Please reproduce, exactly and with nothing else, every line from the one containing "336 230 15477" through the last line of the records below.

##########

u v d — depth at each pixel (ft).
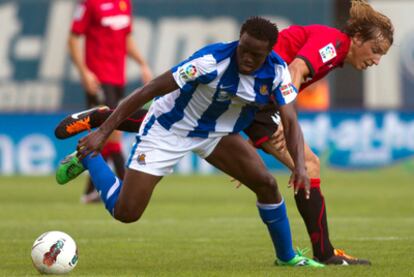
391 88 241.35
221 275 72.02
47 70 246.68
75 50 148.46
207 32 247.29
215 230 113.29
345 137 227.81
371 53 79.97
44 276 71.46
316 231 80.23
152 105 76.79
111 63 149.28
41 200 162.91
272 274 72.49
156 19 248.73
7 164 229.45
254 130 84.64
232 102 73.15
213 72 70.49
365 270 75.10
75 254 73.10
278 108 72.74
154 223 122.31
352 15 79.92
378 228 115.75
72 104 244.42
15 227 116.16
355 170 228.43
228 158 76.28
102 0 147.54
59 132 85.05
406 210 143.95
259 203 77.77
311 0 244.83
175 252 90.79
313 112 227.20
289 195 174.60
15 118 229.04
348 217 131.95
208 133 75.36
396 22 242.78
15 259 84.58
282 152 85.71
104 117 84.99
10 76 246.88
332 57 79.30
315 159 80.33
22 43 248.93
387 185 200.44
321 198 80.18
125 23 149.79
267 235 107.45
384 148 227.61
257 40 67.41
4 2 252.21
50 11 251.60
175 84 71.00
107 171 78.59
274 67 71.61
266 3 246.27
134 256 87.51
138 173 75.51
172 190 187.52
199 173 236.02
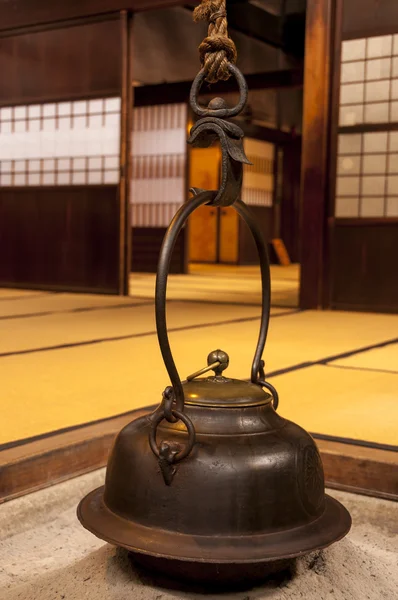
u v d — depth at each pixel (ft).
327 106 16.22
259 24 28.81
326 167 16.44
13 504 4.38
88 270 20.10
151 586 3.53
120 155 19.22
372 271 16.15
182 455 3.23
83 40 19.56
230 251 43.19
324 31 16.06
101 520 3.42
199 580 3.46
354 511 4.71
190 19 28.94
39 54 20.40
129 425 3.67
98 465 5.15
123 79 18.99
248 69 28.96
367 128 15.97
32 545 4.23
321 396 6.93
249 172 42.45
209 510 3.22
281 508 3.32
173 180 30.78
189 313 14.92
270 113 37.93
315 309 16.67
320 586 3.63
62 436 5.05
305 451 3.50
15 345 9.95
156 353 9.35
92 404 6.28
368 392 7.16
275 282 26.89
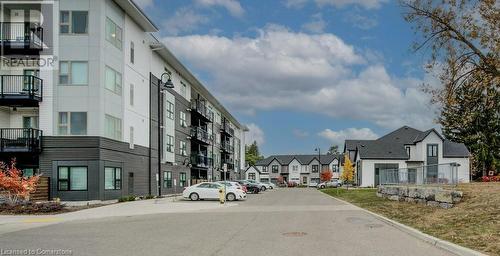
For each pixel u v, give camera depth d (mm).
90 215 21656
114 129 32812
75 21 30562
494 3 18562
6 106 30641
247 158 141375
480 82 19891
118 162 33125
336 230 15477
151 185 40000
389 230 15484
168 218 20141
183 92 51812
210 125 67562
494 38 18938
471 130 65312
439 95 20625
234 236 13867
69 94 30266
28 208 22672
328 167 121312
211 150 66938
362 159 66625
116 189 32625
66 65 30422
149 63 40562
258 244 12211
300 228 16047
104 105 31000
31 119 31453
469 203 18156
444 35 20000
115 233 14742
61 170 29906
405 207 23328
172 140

##########

• Exercise solution
336 230 15477
151 185 40000
389 230 15484
168 218 20141
183 92 51812
210 125 67562
494 38 18938
471 130 65312
439 95 20625
234 236 13867
69 94 30266
28 208 22672
328 167 121312
211 150 66938
362 159 66625
116 189 32625
66 65 30422
149 63 40562
258 244 12211
300 228 16047
104 105 31000
31 119 31453
469 203 18156
444 35 20000
115 233 14742
61 170 29906
405 207 23328
172 140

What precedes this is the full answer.